Reputation: 2869
I asked a similar question recently about using regex to retrieve a URL or folder path from a string. I was looking at this comment by Dour High Arch, where he says:
"I recommend you do not use regexes at all; use separate code paths for URLs, using the Uri class, and file paths, using the FileInfo class. These classes already handle parsing, matching, extracting components, and so on."
I never really tried this, but now I am looking into it and can't figure out if what he said actually is useful to what I'm trying to accomplish.

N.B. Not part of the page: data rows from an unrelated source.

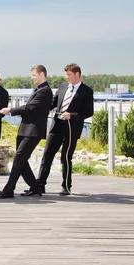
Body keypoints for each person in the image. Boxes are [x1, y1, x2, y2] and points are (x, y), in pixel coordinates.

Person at [0, 65, 53, 199]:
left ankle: (9, 189)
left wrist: (10, 110)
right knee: (22, 160)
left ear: (42, 74)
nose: (32, 78)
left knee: (19, 158)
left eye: (34, 75)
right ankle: (35, 187)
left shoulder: (45, 91)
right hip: (25, 129)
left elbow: (30, 107)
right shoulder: (38, 89)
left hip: (33, 131)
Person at [35, 63, 94, 195]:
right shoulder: (62, 87)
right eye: (66, 75)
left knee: (66, 157)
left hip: (71, 128)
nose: (67, 77)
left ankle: (66, 186)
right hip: (56, 126)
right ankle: (40, 184)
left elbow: (89, 112)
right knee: (47, 154)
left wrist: (72, 115)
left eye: (69, 75)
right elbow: (53, 103)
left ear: (77, 74)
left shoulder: (87, 91)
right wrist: (41, 109)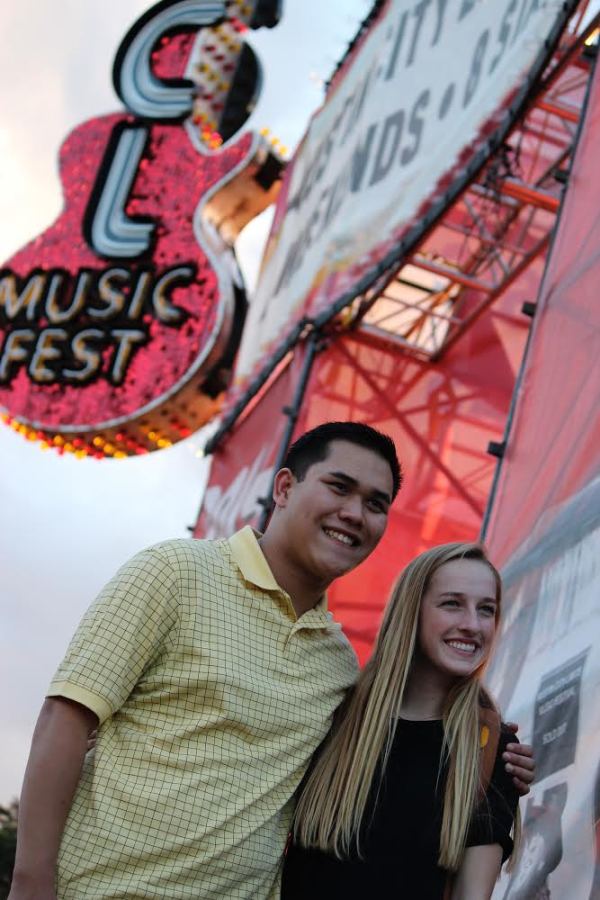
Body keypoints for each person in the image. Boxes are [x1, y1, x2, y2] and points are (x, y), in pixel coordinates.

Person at [9, 423, 534, 900]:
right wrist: (32, 882)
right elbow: (67, 719)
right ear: (284, 488)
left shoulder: (338, 667)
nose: (355, 512)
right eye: (339, 486)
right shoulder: (174, 572)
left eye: (376, 503)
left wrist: (494, 754)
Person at [283, 543, 522, 899]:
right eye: (452, 603)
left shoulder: (491, 748)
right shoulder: (332, 711)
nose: (472, 625)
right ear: (412, 610)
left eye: (486, 609)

I want to be able to parse a string message that could be something like:
"I placed the files on the server at http://www.thewebsite.com/NewStuff, they can also be reached on your local network drives at J:\Downloads\NewStuff"

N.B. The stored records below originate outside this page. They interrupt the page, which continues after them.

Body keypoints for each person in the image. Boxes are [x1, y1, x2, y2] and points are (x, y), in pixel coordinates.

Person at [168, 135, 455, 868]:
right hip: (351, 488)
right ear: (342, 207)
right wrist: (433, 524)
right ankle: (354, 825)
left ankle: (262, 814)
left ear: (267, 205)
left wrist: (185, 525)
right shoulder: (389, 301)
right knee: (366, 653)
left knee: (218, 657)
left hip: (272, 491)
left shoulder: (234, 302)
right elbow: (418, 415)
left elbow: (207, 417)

And extract out the two strings http://www.thewebsite.com/
and J:\Downloads\NewStuff
. I don't see any methods on the Uri
or FileInfo
class that parse a Uri
or FileInfo
object from a string like I think Dour High Arch was implying.
Is there something I'm missing about using the Uri
or FileInfo
class that will allow this behavior? If not is there some other class in the framework that does this?
Upvotes: 1
Views: 2165
Reputation: 152
U can use :
(?<type>[^ ]+?:)(?<path>//[^ ]*|\\.+\\[^ ]*)
that will give you 2 groups on each result
type : "http:"
path : //www.thewebsite.com/NewStuff
and
type : "J:"
path : \Downloads\NewStuff
out of the string
"I placed the files on the server at http://www.thewebsite.com/NewStuff, they can also be reached on your local network drives at J:\Downloads\NewStuff"
you can use the "type" group to see if the type is http:
or not and set action on that.
EDIT
or use regex below if you are sure there is no whitespace in your filepath :
(?<type>[^ ]+?:)(?<path>//[^ ]*|\\[^ ]*)
Upvotes: 1
Reputation: 21712
It was not clear from your earlier question that you wanted to extract URL and file path substrings from larger strings. In that case, neither Uri.IsWellFormedUriString
nor rRegex.Match
will do what you want. Indeed, I do not think any simple method can do what you want because you will have to define rules for ambiguous strings like httX://wasThatAUriScheme/andAre/these part/of/aURL or/are they/separate.strings?andIsThis%20a%20Param?
My suggestion is to define a recursive descent parser and create states for each substring you need to distinguish.
Upvotes: 1
Reputation: 9467
I'd say the easiest way is splitting the strings into parts first.
First delimiter would be spaces, for each word - second would be qoutes (double and single)
Then use Uri.IsWellFormedUriString on each token.
So something like:
foreach(var part in String.Split(new char[]{''', '"', ' '}, someRandomText))
{
if(Uri.IsWellFormedUriString(part, UriKind.RelativeOrAbsolute))
doSomethingWith(part);
}
Just saw at URI.IseWellFormedURIString that this is a bit to strickt to suit your needs maybe. It returns false if www.Whatever.com is missing the http://
Upvotes: 1